> **Brief 1**: In the review of performance tools, write out the passage again starting at the words "Perdoo emphasizes the" and stopping after "many teams need.", substituting "future direction" for "long-term direction".
> **Brief 2**: According to the review of performance tools, how do Perdoo's UI and workflows feel?

> **Text provided**:
--------

At scale, this is powerful. Leaders can see how delivery ladders up across teams, and performance discussions are grounded in outcomes. But the experience assumes maturity, discipline, and tolerance for process.
Reviews feel formal and structured - designed for consistency across hundreds of employees, not lightweight manager conversations. For smaller teams, this can feel like too much machinery for too little signal.
What you’ll like
- Strong OKR-to-performance linkage
- Executive and board-level visibility
- Enterprise governance and rigor
What you might not like
- Significant setup and overhead
- Less flexible for managers
- Not designed for lean teams
Best for
Large organizations (200+ employees) where performance reviews reinforce enterprise execution discipline.
6. Perdoo
Best for performance reviews tied to strategy and long-term alignment

Perdoo emphasizes the relationship between vision, strategy, OKRs, and KPIs. Performance reviews reflect this philosophy - focusing on how individual and team delivery supports long-term direction.
Reviews are less about quarter-by-quarter execution and more about strategic contribution. This is valuable for leadership alignment, but slower and less tactical than many teams need.
For founders looking to connect performance conversations to “where we’re going,” Perdoo helps. For teams needing sharp execution feedback each quarter, it can feel indirect.
What you’ll like
- Strong strategy-to-performance narrative
- Clear linkage between goals and outcomes
- Useful for leadership discussions
What you might not like
- Less operational focus
- Slower cadence
- UI and workflows feel dated
Best for
Leadership teams that want performance reviews to reinforce strategic alignment over short-term execution.
7. Betterworks
Best for formal, enterprise-grade performance review programs with OKRs

Betterworks approaches performance reviews as a controlled, system-wide process. Reviews are deeply structured, heavily configurable, and designed to support consistency across large organizations.
OKRs play a meaningful role in reviews, but they’re embedded inside a broader performance framework that includes competencies, continuous feedback, and formal cycles. This creates rigor and comparability - but also distance from day-to-day execution.
For leadership teams managing hundreds or thousands of employees, this structure is a feature. For growth-stage teams, it often becomes friction. Review cycles require configuration, alignment across stakeholders, and buy-in from HR. Conversations can feel evaluative rather than reflective.
What you’ll like
- Strong OKR visibility inside reviews
- Enterprise-ready governance and compliance
- Consistent review standards across teams
What you might not like
- Heavy setup and configuration
- Reviews feel process-led, not manager-led
- Overbuilt for fast-moving teams
Best for
Large organizations where performance reviews must scale consistently across many teams and regions.

--------

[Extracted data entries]
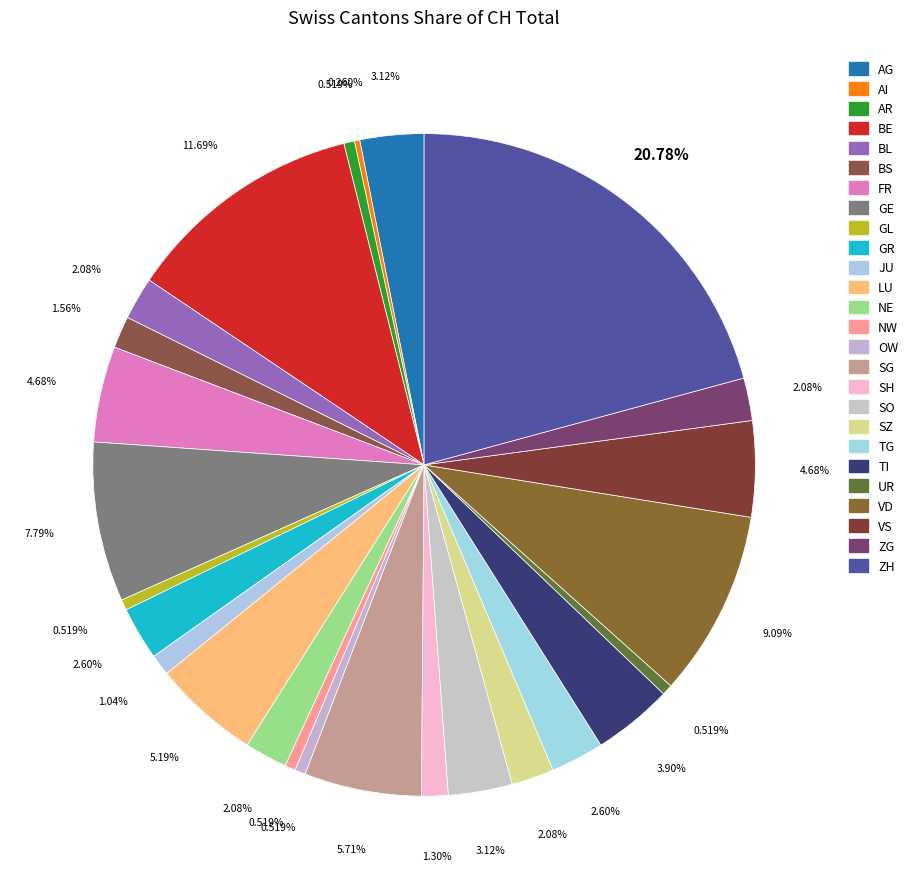

Which slice is the smallest?

AI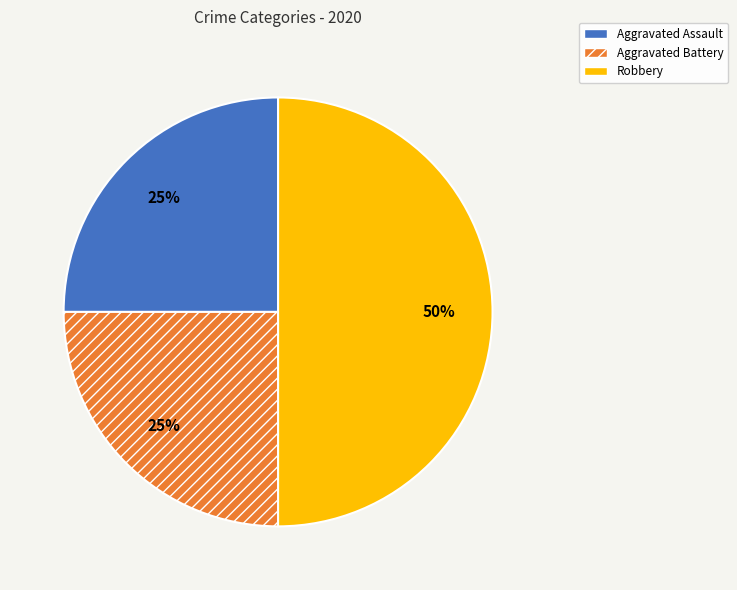

The Aggravated Battery slice represents 31% of the pie. True or false?

False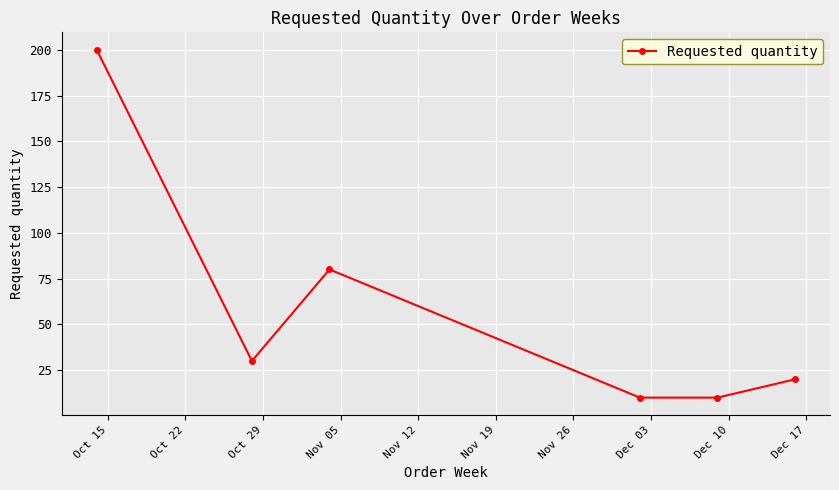

How many data points are less than 30?

3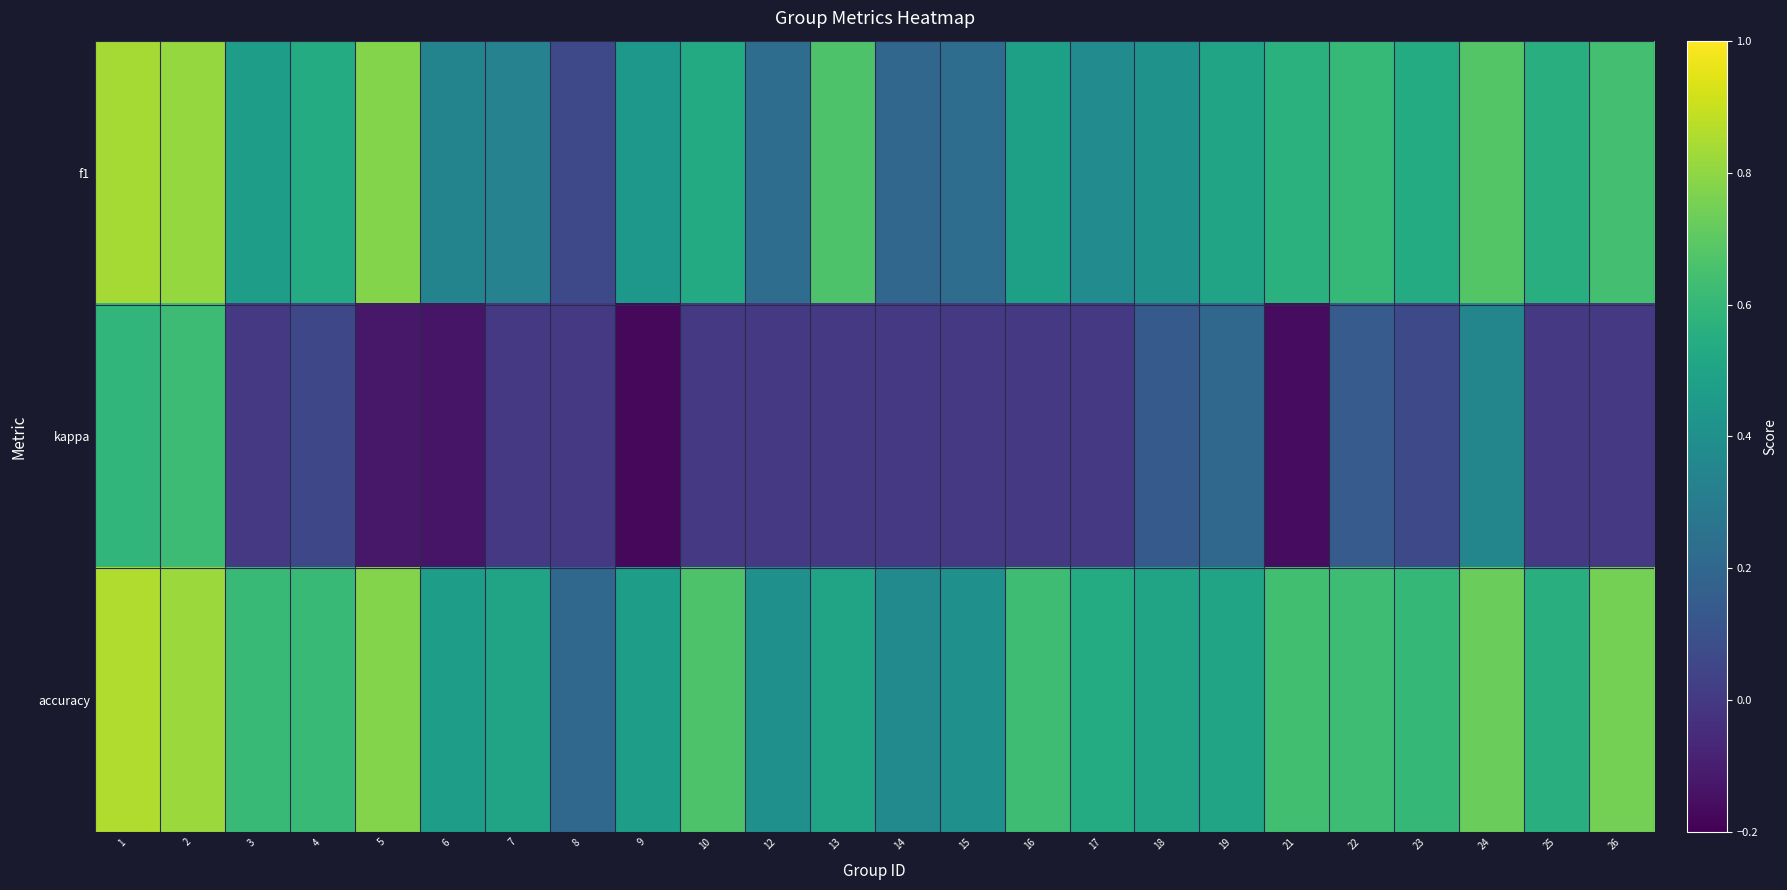

Rank the series by their average value, from highest to lowest.

accuracy, f1, kappa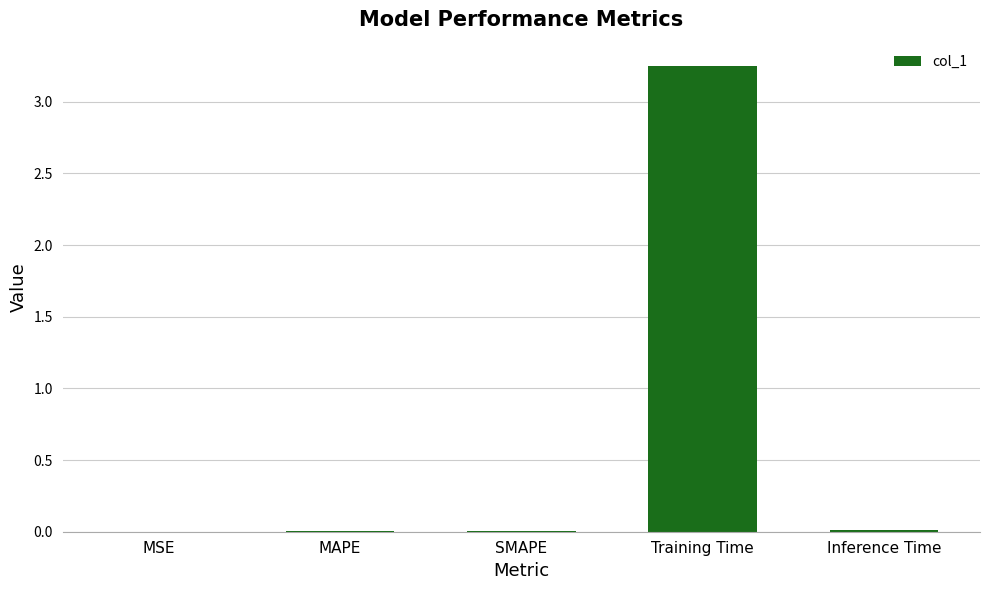

The chart shows a value of 0.0 at MAPE. True or false?

True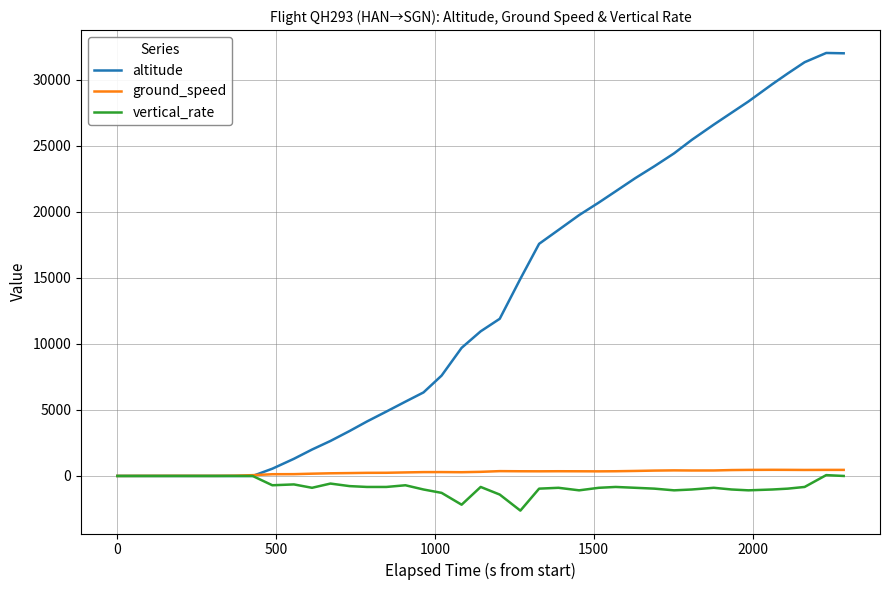

Is this an area chart (filled region under the line)?

No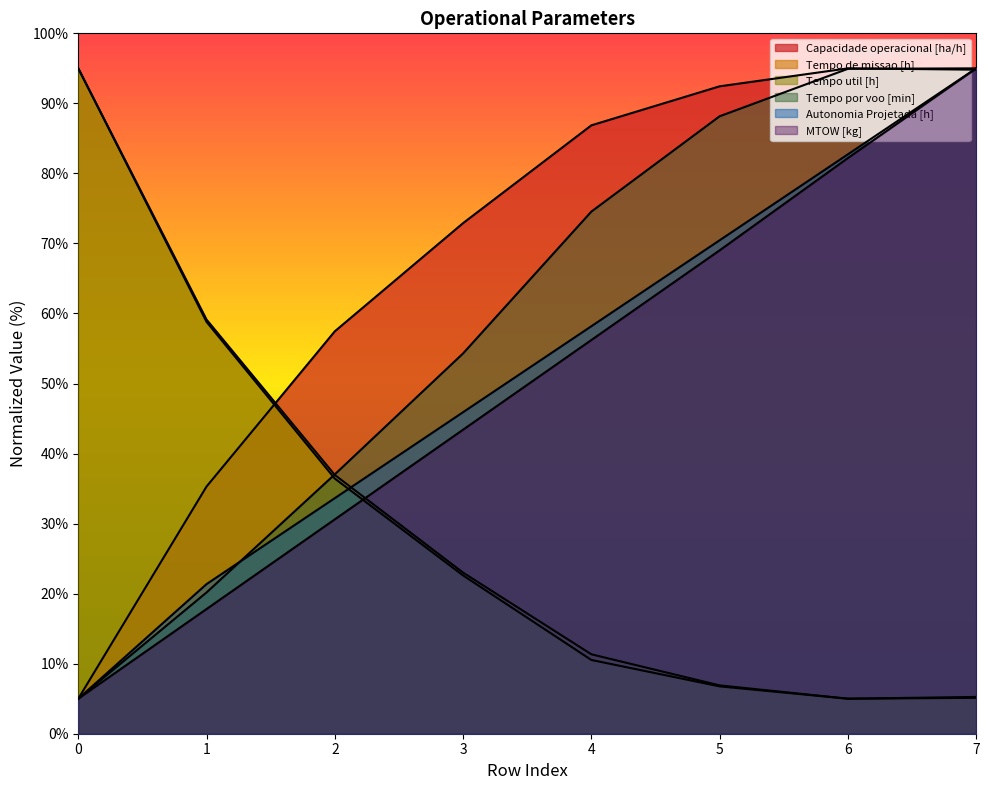

At which category is the sum across all series the highest?

7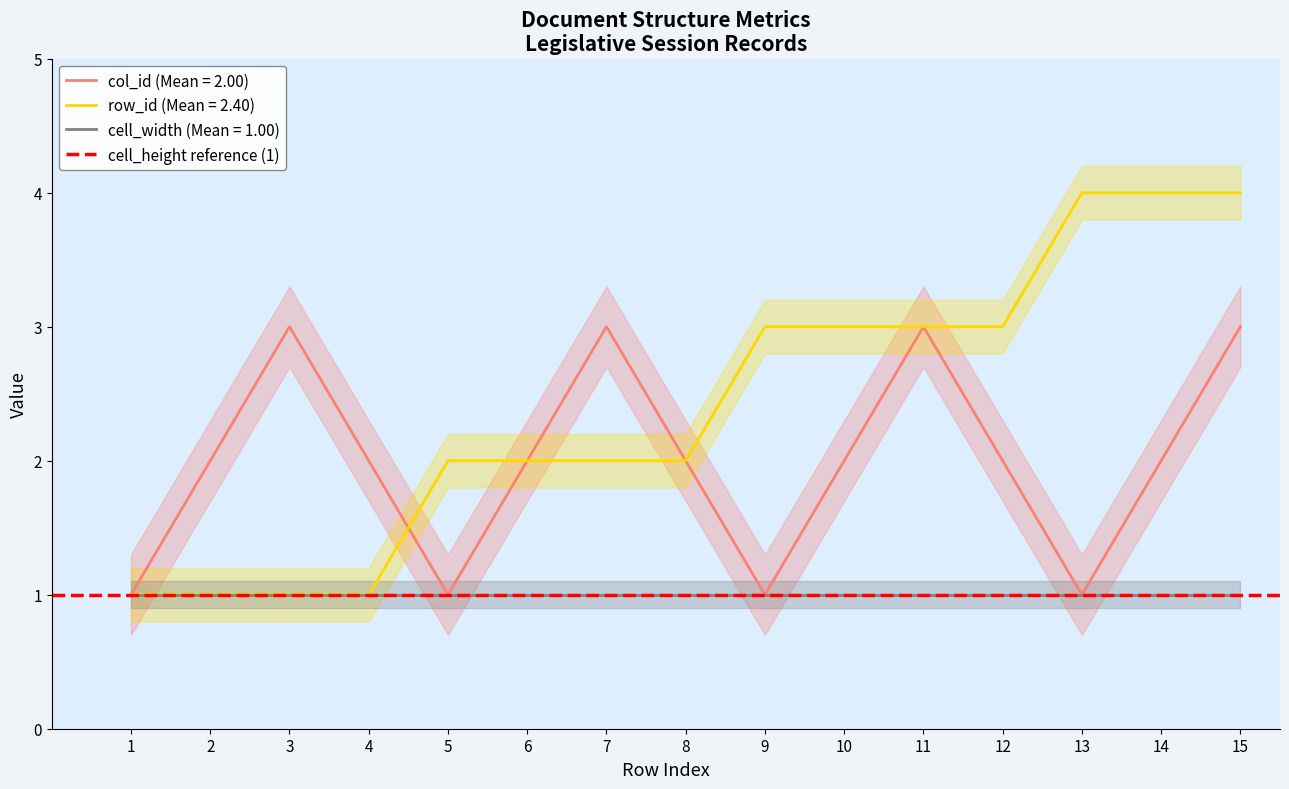

Which series has the largest range (max minus min)?

row_id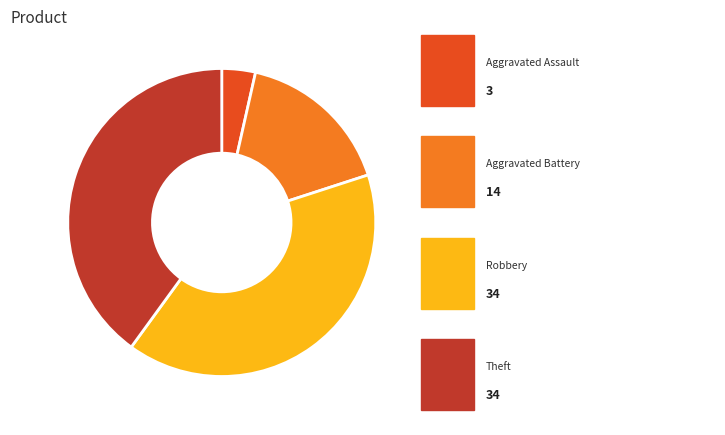

Is there a majority slice in this chart?

No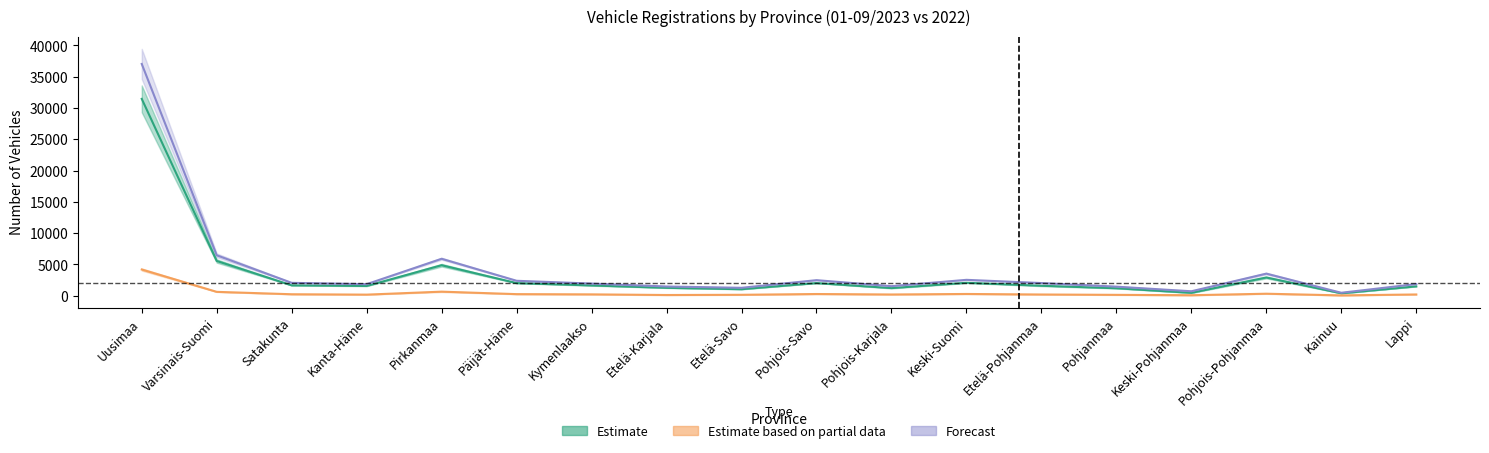

The value of Passenger cars 2023 at Pohjois-Karjala is 1219.0. True or false?

True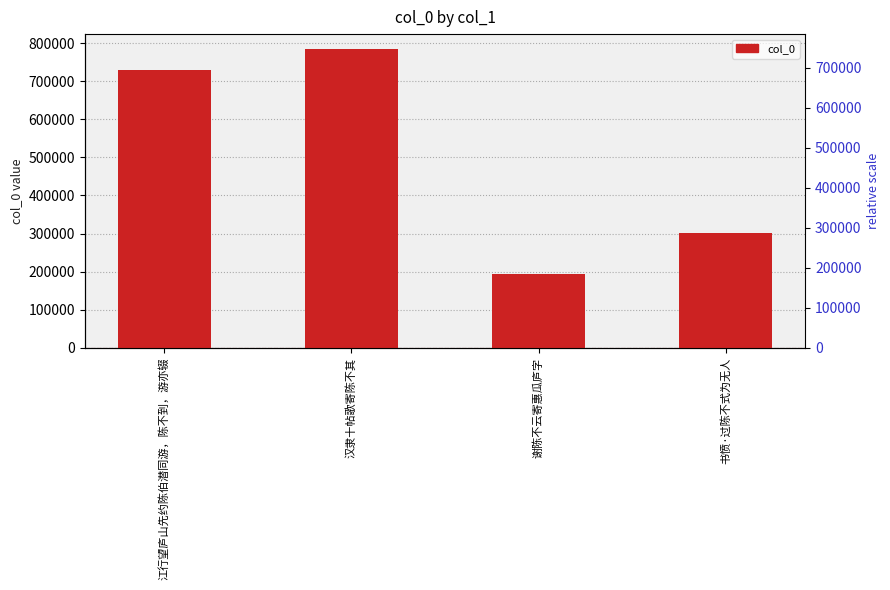

Is it true that the value at 谢陈不云寄惠瓜庐字 is 79914?

False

--------

> **Written solution 1**:
Perdoo emphasizes the relationship between vision, strategy, OKRs, and KPIs. Performance reviews reflect this philosophy - focusing on how individual and team delivery supports future direction.
Reviews are less about quarter-by-quarter execution and more about strategic contribution. This is valuable for leadership alignment, but slower and less tactical than many teams need.

> **Written solution 2**: They feel dated.